[Records from a data collection]
Start

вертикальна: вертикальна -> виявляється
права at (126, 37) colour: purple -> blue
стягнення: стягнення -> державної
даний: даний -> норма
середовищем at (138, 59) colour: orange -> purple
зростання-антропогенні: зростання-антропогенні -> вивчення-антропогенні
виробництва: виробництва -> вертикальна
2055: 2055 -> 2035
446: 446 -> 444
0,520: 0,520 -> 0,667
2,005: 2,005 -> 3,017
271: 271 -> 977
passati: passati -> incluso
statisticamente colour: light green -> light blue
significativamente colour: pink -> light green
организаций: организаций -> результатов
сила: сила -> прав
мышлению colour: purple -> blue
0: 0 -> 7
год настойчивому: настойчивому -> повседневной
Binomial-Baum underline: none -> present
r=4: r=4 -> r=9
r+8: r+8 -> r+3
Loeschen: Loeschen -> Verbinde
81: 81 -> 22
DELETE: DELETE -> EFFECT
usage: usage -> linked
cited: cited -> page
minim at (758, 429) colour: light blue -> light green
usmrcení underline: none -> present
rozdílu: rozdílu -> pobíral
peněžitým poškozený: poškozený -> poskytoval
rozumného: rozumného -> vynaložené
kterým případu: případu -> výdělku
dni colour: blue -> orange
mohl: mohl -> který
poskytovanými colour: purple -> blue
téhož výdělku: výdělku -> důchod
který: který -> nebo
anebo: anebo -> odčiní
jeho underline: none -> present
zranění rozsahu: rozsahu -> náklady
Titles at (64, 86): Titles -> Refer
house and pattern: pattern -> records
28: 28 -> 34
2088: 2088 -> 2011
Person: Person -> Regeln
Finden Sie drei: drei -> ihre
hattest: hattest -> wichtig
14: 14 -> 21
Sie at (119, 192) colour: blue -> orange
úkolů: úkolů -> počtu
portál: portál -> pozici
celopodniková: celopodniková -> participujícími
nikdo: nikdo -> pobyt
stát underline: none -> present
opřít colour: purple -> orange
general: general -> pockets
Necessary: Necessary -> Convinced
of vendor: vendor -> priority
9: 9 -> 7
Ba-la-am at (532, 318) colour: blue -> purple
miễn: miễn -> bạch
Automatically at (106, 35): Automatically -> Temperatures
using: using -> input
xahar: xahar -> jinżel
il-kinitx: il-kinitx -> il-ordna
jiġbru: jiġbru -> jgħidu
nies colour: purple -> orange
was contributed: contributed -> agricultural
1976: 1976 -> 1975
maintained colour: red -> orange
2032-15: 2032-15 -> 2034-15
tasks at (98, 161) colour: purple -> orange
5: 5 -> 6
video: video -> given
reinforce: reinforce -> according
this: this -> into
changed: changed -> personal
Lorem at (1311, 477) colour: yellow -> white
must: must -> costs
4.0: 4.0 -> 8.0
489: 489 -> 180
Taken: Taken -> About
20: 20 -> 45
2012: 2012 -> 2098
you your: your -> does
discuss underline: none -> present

End

■ **Exercise brief**:
Pull out every line above that contains the string "вертикальна".

■ **Written solution**:
вертикальна: вертикальна -> виявляється
виробництва: виробництва -> вертикальна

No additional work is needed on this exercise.